Prompt: Could you write out the listing below exactly as it stands, leaving out the pictures?

_ _ _

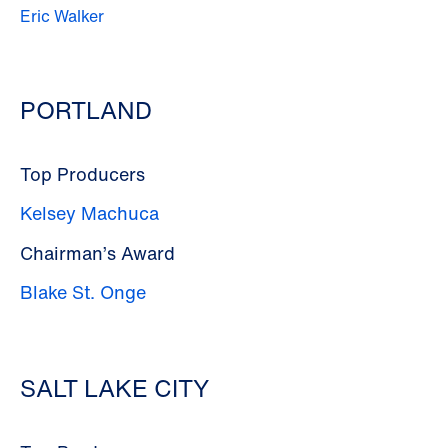
Eric Walker
PORTLAND
Top Producers
Kelsey Machuca
Chairman’s Award
Blake St. Onge
SALT LAKE CITY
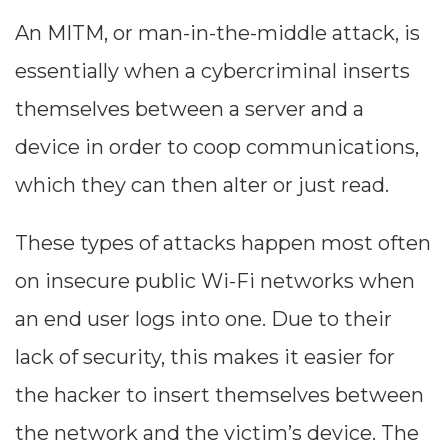
An MITM, or man-in-the-middle attack, is
essentially when a cybercriminal inserts
themselves between a server and a
device in order to coop communications,
which they can then alter or just read.
These types of attacks happen most often
on insecure public Wi-Fi networks when
an end user logs into one. Due to their
lack of security, this makes it easier for
the hacker to insert themselves between
the network and the victim’s device. The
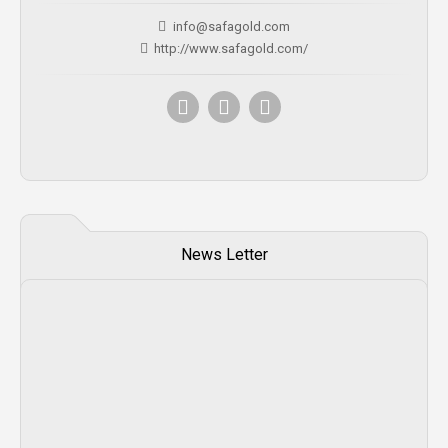
info@safagold.com
http://www.safagold.com/
News Letter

_ _ _

Exercise output:
Eric Walker
PORTLAND
Top Producers
Kelsey Machuca
Chairman’s Award
Blake St. Onge
SALT LAKE CITY
An MITM, or man-in-the-middle attack, is
essentially when a cybercriminal inserts
themselves between a server and a
device in order to coop communications,
which they can then alter or just read.
These types of attacks happen most often
on insecure public Wi-Fi networks when
an end user logs into one. Due to their
lack of security, this makes it easier for
the hacker to insert themselves between
the network and the victim’s device. The
info@safagold.com
http://www.safagold.com/
News Letter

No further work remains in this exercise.